In the material below, how many lines contain the string "There"? Reply with the number only.
***** INFORMATION GIVEN
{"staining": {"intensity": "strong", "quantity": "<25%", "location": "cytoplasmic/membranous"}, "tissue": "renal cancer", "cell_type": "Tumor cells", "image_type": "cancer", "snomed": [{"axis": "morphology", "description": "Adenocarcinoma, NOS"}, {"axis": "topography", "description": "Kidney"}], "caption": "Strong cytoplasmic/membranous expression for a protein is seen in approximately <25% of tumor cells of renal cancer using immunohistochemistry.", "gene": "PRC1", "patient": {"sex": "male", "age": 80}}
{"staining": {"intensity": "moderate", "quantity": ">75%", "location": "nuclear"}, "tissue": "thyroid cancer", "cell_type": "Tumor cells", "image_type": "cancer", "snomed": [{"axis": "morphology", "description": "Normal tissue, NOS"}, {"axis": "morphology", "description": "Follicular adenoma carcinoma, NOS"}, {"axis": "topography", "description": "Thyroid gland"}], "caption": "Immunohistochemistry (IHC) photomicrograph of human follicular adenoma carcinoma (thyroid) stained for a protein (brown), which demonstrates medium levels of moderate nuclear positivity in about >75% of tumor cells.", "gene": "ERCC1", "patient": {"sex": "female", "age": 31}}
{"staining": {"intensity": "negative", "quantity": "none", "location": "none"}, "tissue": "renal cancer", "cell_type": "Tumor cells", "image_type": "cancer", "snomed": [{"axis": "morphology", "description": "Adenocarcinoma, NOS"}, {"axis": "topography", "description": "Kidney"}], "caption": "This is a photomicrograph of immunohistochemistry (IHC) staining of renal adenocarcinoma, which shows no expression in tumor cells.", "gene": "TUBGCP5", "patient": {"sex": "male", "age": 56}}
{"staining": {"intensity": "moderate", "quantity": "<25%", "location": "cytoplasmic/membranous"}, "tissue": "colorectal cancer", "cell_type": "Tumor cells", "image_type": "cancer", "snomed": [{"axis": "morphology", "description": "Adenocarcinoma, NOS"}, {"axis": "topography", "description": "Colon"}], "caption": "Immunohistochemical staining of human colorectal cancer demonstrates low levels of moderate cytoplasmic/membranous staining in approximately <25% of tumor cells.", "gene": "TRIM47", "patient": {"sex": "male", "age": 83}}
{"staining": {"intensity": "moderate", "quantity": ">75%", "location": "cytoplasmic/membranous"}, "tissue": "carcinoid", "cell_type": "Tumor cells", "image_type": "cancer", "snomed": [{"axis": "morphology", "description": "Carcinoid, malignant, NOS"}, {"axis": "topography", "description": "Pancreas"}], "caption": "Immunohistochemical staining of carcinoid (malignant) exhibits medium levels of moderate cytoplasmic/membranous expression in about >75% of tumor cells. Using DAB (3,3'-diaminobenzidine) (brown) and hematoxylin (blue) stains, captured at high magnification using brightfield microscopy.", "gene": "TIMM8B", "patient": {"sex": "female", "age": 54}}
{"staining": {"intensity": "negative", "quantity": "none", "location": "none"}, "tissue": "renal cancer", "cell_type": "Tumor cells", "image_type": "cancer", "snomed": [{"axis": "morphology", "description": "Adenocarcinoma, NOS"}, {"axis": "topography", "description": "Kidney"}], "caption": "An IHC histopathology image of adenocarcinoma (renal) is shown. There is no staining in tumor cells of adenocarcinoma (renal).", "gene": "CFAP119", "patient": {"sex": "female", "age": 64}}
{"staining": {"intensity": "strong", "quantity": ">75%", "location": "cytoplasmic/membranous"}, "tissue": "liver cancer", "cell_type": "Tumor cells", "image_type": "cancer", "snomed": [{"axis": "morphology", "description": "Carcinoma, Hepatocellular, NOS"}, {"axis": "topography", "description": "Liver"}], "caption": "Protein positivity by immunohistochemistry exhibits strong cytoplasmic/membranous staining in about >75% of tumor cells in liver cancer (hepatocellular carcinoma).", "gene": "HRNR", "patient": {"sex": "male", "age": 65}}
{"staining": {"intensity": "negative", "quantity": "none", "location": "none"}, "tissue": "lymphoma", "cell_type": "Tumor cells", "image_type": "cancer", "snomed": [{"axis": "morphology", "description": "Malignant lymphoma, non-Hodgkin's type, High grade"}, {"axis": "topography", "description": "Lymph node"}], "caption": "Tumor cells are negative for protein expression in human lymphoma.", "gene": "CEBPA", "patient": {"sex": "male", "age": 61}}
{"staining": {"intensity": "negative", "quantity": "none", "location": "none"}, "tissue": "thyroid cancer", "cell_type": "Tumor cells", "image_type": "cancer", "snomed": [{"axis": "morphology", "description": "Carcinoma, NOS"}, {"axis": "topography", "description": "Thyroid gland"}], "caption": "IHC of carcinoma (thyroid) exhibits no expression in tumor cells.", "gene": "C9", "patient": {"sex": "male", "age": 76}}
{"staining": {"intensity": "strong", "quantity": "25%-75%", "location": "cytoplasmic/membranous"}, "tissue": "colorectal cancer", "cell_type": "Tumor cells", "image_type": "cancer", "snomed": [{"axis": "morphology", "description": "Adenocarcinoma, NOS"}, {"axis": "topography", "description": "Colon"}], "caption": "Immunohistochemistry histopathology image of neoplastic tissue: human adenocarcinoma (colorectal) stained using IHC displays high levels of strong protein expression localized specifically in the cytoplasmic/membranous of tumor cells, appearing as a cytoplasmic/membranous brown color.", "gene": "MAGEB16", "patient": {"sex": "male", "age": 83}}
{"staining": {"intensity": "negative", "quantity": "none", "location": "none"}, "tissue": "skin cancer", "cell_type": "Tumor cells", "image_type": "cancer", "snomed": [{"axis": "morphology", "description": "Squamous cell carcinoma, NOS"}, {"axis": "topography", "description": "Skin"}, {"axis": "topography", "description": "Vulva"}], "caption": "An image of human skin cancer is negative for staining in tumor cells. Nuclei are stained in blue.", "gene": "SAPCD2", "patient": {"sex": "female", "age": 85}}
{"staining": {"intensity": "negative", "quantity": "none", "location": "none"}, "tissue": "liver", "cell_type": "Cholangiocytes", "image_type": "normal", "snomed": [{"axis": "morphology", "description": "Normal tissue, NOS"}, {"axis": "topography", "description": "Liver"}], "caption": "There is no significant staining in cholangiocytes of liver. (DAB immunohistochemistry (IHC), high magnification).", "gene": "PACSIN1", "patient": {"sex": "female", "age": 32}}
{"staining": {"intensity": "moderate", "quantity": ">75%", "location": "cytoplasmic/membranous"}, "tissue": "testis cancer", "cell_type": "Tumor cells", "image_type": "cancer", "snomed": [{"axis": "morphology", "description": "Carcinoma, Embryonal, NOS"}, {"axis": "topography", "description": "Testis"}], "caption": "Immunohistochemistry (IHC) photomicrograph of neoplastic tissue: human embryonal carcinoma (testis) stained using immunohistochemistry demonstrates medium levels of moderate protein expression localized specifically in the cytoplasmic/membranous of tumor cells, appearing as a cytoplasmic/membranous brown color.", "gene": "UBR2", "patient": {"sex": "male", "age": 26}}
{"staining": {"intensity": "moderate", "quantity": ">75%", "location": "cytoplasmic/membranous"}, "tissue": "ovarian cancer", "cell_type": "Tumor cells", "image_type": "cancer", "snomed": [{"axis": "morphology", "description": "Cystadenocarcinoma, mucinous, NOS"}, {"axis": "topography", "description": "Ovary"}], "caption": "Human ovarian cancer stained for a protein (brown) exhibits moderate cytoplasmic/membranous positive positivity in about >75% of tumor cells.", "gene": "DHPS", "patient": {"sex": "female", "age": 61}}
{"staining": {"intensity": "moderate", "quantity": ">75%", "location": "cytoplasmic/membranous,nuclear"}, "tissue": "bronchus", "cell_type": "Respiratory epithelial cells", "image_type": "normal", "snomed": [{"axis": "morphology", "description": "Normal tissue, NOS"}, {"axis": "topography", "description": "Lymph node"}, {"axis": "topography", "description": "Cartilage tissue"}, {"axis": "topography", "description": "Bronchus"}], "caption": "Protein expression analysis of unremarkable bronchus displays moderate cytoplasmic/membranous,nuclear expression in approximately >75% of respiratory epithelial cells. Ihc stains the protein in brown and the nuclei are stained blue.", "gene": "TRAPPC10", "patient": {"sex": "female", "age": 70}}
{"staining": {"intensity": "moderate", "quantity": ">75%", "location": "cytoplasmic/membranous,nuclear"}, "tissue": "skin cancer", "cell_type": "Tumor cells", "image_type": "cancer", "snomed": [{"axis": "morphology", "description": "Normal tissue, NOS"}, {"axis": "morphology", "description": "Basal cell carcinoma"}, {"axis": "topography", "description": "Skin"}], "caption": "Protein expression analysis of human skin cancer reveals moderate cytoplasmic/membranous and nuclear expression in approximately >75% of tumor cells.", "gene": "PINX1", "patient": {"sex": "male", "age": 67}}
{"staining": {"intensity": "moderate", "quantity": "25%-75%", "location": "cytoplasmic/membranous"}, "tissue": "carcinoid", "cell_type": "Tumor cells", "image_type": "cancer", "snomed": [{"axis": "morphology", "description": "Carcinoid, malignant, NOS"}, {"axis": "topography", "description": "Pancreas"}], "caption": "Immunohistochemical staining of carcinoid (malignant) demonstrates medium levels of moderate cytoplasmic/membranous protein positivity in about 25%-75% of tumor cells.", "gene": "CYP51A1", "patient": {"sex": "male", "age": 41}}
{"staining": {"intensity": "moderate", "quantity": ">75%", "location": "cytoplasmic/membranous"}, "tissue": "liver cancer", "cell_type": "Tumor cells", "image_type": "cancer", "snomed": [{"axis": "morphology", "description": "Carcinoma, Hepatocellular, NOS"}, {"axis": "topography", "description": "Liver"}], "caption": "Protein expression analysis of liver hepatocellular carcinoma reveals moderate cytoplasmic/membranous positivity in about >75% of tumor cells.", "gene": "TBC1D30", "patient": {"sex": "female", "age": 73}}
**********
**YOUR RESPONSE**
2